= Vorgegebener Text =
Gelingt die Mobilitätswende mit dem Corona-Konjunkturpaket?
Am 03. Juni hat sich der Koalitionsausschuss auf Eckpunkte eines Konjunkturpakets geeinigt. Um die Corona-Krise zu überwinden oder wenigstens abzuschwächen, wurden Maßnahmen in Höhe von rund 130 Milliarden Euro festgeschrieben. Laut Bundesfinanzministerium werden zur „Modernisierung des Landes" zahlreiche „Zukunftsinvestitionen und Investitionen in Klimatechnologien“ geplant. Eine große Rolle spielt auch der Mobilitätssektor. Im Eckpunktepapier ist von nachhaltiger Mobilität die Rede, sogar von einer Mobilitätswende. Die Fachbereiche der VDI-Gesellschaft Fahrzeug- und Verkehrstechnik bewerten, ob sich die geplanten Investitionen aus technischer Sicht sinnvoll einsetzen lassen.
Moderne Flugzeuge für weniger CO2-Emissionen
Die Corona-Krise hat die Luftfahrtindustrie, besonders im zivilen Bereich, stark getroffen und wird die gesamte Branche nachhaltig beeinflussen. Nicht nur die stark verminderte Wirtschaftsleistung wird zu tiefgreifenden Einschnitten und nicht absehbaren Veränderungen führen. In den kommenden Jahren wird sich auch das weltweite Reiseverhaltens in Kombination mit erforderlichen Infektionsschutzmaßnahmen für Flugreisende anpassen.
Als eine der führenden Nationen im Luftfahrtbereich muss Deutschland trotz oder vielmehr aufgrund der weltweiten Verzahnung auf die verschlechterte weltwirtschaftliche Lage reagieren. Es muss entsprechende Hilfsprogramme schnell, zielgerichtet und vor allem mit nachhaltiger Wirkung auf den Weg bringen.
Der Koalitionsausschuss hat beschlossen, moderne Flugzeuge neuester Bauart zu fördern, die bis zu 30 Prozent weniger CO2 und Lärm emittieren, und so eine beschleunigte Umstellung von Flugzeugflotten auf derartige Flugzeuge zu unterstützen. „Diese Entscheidung begrüßen wir“, so Marc Fette, Vorsitzender des Fachbeirats Luft- und Raumfahrttechnik sowie Chief Operating Officer der Composite Technology Center / CTC GmbH (an AIRBUS Company).

= Aufgaben und Übungen =
a - Gib den Abschnitt aus dem Text zum Corona-Konjunkturpaket wortgetreu wieder, beginnend bei „Gelingt die Mobilitätswende“ und endend bei „sinnvoll einsetzen lassen.“.
b - Beantworte anhand des Textes zum Corona-Konjunkturpaket die folgenden Fragen:
(i) Auf welchen Betrag belaufen sich die vom Koalitionsausschuss festgeschriebenen Maßnahmen?
(ii) Um bis zu wie viel Prozent weniger CO2 und Lärm emittieren die Flugzeuge, deren Förderung beschlossen wurde?
(iii) Welchen Fachbeirat leitet Marc Fette als Vorsitzender?
c - Fasse den Absatz des Textes zum Corona-Konjunkturpaket, der mit „Der Koalitionsausschuss hat beschlossen“ beginnt, kürzer zusammen und behalte dabei seine wesentlichen Fakten bei.
Die Zeilen haben hierfür keinerlei Bedeutung.

Datensatzeinträge
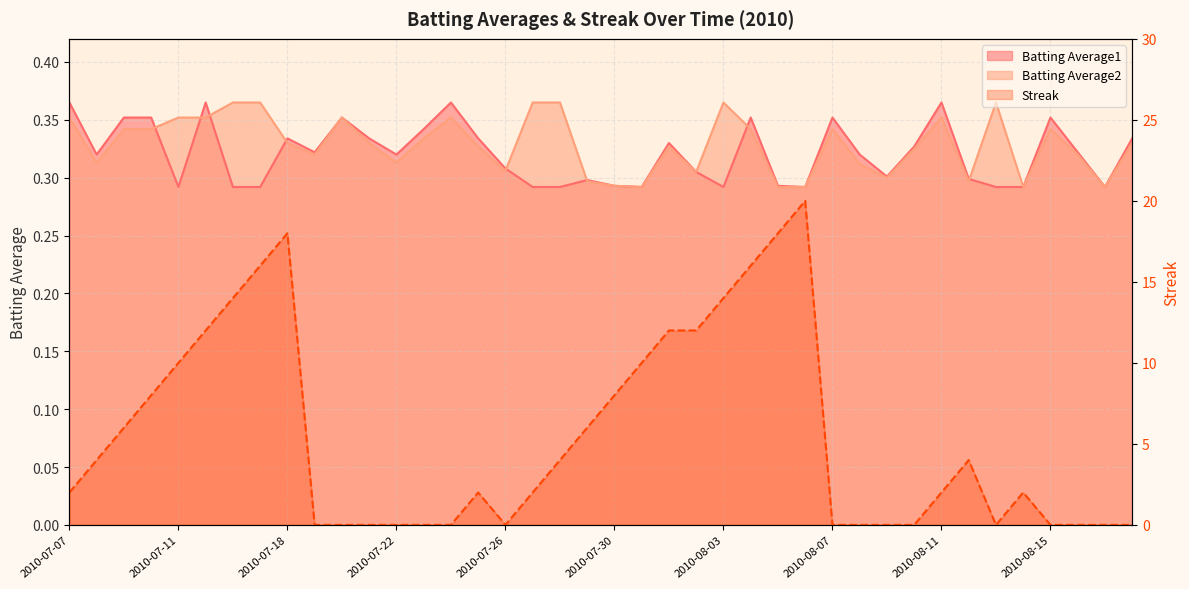

Which series has the widest spread of values?

Streak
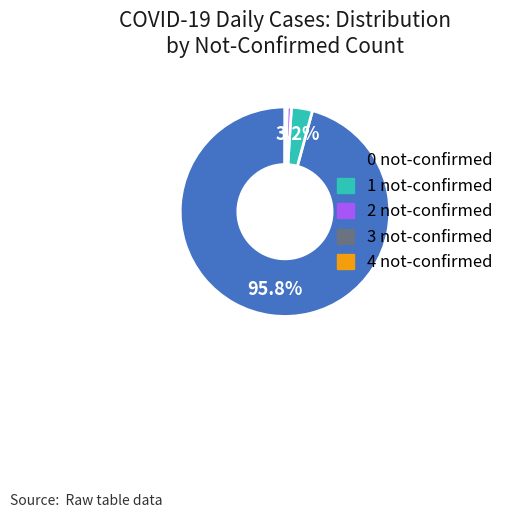

Combined, do 0 not-confirmed and 1 not-confirmed account for over 50%?

Yes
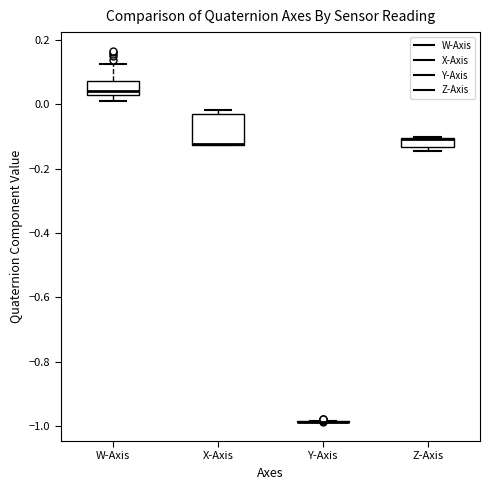

Where is the lower edge of the box for W-Axis on the y-axis? The values are not printed on the chart, so give them approximately, as read against the axis.

0.02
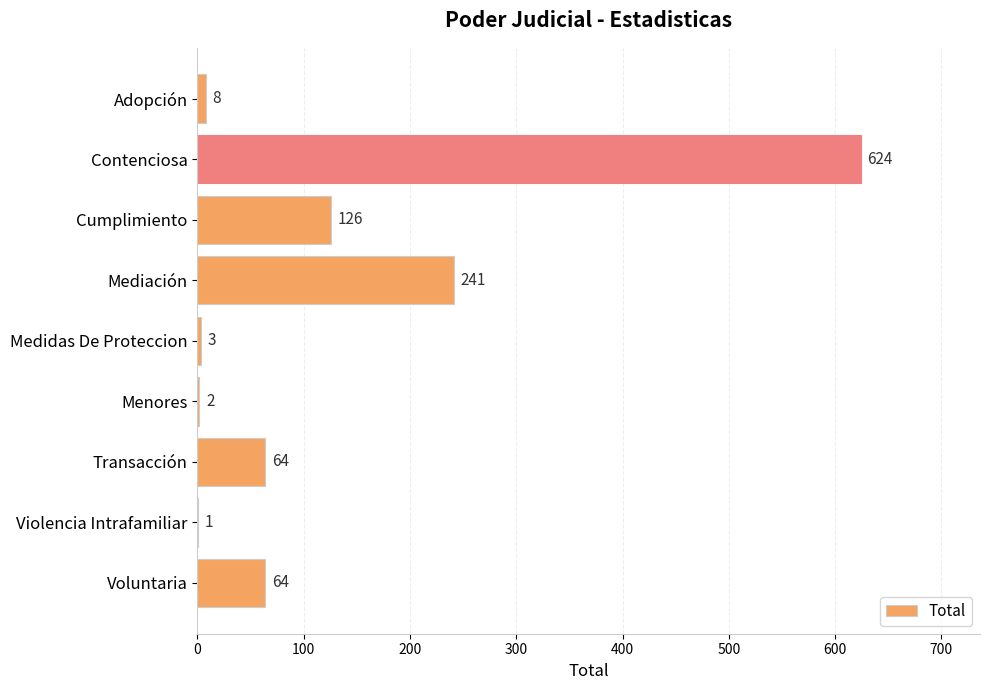

Approximately how many times larger is the value at Cumplimiento compared to Menores?

63.0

= Geordnete Ergebnisse =
a -
Gelingt die Mobilitätswende mit dem Corona-Konjunkturpaket?
Am 03. Juni hat sich der Koalitionsausschuss auf Eckpunkte eines Konjunkturpakets geeinigt. Um die Corona-Krise zu überwinden oder wenigstens abzuschwächen, wurden Maßnahmen in Höhe von rund 130 Milliarden Euro festgeschrieben. Laut Bundesfinanzministerium werden zur „Modernisierung des Landes" zahlreiche „Zukunftsinvestitionen und Investitionen in Klimatechnologien“ geplant. Eine große Rolle spielt auch der Mobilitätssektor. Im Eckpunktepapier ist von nachhaltiger Mobilität die Rede, sogar von einer Mobilitätswende. Die Fachbereiche der VDI-Gesellschaft Fahrzeug- und Verkehrstechnik bewerten, ob sich die geplanten Investitionen aus technischer Sicht sinnvoll einsetzen lassen.

b -
(i) Auf rund 130 Milliarden Euro.
(ii) Um bis zu 30 Prozent.
(iii) Den Fachbeirat Luft- und Raumfahrttechnik.

c - Der Koalitionsausschuss will moderne Flugzeuge neuester Bauart fördern, die bis zu 30 Prozent weniger CO2 und Lärm ausstoßen. So soll die Umstellung von Flugzeugflotten beschleunigt werden. Marc Fette, Vorsitzender des Fachbeirats Luft- und Raumfahrttechnik und Chief Operating Officer der Composite Technology Center / CTC GmbH, begrüßt diese Entscheidung.